It may not shock you to learn that the lease offered by the mobile home park owner is very one-sided, and it does not slant the resident’s way. Often, these leases are chock-full of nasty surprises designed to take away your rights.

The biggest nasty surprise found in the leases is a mandatory requirement that you arbitrate any dispute with the park. While arbitration may seem like a good idea in theory, in practice, it heavily favors the park owner.

Many of these agreements require you to pay all the arbitration fees up front. Arbitrators can charge over $500 per hour. The upfront fee can easily total over $100,000. If you cannot pay, you lose your case. Is this legal? Probably not. But you will spend $100,000 fighting it in court to find out. So, never sign a lease after you move in and when you move, sign the shortest term lease you can.

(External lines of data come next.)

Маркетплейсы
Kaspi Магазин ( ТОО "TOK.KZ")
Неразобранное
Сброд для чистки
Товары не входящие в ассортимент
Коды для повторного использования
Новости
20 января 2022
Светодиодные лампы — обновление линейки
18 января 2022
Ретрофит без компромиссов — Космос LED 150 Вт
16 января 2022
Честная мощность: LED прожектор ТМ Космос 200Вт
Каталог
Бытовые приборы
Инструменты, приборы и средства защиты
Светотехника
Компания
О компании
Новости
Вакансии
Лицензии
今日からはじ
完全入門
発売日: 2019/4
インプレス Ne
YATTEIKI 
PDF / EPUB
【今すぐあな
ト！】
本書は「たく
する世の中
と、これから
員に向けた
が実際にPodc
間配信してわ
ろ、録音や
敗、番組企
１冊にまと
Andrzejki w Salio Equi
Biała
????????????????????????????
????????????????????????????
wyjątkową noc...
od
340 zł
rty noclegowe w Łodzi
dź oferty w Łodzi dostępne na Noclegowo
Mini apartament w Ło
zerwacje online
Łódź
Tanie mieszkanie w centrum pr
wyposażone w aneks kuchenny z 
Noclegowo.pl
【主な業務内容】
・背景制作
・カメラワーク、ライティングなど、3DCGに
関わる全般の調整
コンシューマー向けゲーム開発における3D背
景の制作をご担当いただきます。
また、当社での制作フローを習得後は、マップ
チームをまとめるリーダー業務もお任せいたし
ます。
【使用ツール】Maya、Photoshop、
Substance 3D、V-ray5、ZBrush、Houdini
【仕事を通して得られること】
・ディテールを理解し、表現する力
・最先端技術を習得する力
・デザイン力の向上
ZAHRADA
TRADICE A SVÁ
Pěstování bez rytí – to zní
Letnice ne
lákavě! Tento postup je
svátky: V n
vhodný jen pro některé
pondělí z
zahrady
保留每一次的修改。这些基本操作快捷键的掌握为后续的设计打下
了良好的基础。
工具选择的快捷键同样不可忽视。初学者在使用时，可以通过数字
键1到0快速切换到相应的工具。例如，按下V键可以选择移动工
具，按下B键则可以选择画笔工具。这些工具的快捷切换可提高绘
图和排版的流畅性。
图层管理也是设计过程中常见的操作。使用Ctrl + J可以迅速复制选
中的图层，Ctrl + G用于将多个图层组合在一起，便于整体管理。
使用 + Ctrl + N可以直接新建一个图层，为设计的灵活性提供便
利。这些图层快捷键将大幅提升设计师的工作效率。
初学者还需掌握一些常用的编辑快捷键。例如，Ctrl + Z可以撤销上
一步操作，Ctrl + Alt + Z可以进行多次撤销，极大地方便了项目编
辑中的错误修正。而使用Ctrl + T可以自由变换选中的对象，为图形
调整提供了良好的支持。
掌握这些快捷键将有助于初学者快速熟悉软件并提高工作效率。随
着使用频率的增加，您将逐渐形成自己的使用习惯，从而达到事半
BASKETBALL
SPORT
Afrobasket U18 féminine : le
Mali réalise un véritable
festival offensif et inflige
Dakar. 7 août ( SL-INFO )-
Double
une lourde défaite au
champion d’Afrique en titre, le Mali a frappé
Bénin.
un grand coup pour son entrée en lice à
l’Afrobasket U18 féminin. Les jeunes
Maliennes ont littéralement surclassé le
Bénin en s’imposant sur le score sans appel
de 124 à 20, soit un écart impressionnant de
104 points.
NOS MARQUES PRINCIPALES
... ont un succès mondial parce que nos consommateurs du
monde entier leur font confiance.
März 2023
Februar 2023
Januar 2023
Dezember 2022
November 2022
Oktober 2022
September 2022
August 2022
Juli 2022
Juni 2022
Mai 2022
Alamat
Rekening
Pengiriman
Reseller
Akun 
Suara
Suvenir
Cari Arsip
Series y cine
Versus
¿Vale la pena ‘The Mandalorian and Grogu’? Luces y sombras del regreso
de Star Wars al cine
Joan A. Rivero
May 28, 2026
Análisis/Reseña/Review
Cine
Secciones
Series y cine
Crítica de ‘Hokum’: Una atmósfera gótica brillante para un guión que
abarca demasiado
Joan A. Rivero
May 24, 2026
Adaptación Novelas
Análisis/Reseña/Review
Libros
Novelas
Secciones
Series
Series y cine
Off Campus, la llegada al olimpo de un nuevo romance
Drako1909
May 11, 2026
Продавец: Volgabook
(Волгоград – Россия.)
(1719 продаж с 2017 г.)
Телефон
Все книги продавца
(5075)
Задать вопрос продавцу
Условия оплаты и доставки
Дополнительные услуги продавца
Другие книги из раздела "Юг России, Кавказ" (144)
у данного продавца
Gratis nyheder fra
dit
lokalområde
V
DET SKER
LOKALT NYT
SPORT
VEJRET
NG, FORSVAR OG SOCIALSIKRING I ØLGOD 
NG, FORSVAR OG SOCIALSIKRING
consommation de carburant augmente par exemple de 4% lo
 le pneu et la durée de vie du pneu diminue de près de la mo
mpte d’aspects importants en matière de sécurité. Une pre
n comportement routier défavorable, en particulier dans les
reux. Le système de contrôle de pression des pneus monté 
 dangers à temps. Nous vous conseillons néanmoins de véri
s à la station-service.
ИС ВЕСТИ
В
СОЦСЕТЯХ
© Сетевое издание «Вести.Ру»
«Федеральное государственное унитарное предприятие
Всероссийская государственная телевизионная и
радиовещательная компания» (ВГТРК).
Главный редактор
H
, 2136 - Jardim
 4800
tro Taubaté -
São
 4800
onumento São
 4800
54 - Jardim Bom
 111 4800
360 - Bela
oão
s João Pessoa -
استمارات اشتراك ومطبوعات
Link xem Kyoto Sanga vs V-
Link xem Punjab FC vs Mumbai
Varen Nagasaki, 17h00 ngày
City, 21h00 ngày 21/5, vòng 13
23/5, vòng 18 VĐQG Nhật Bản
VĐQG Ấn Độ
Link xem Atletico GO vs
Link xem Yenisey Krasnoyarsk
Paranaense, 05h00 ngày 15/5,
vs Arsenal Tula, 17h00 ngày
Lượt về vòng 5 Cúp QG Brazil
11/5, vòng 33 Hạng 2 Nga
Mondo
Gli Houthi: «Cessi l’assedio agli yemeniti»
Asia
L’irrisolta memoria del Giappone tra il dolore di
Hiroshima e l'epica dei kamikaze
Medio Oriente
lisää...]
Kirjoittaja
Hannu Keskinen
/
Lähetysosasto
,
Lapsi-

The park owner tricks residents into signing long-term leases, saying that these leases offer lower rent than month-to-month agreements. They argue that under a month-to-month agreement, the park can raise your rent every 90 days.

What the park owner fails to tell the resident is that under a month-to-month agreement, California law restricts the amount the park owner may charge. In such a case, a park owner may only charge a reasonable rent.

Now here is the real kicker. If you sign a lease and agree to unreasonable rent, you are stuck. It is very difficult to challenge a lease you have signed.

Finally, the long-term leases compound the rent; a 5% increase every year is a compounding increase. These types of increases over time become very dramatic and easily outpace any concept of a reasonable rent.

The moral of the story is when you move into a park, sign the shortest lease possible. If the landlord only offers a long term lease, you may not want to move into that park. In any event, you should not sign another lease after your first lease.

The law does not require you to sign a new lease and the park owner does not create a lease to protect you. It is designed to protect the park owner.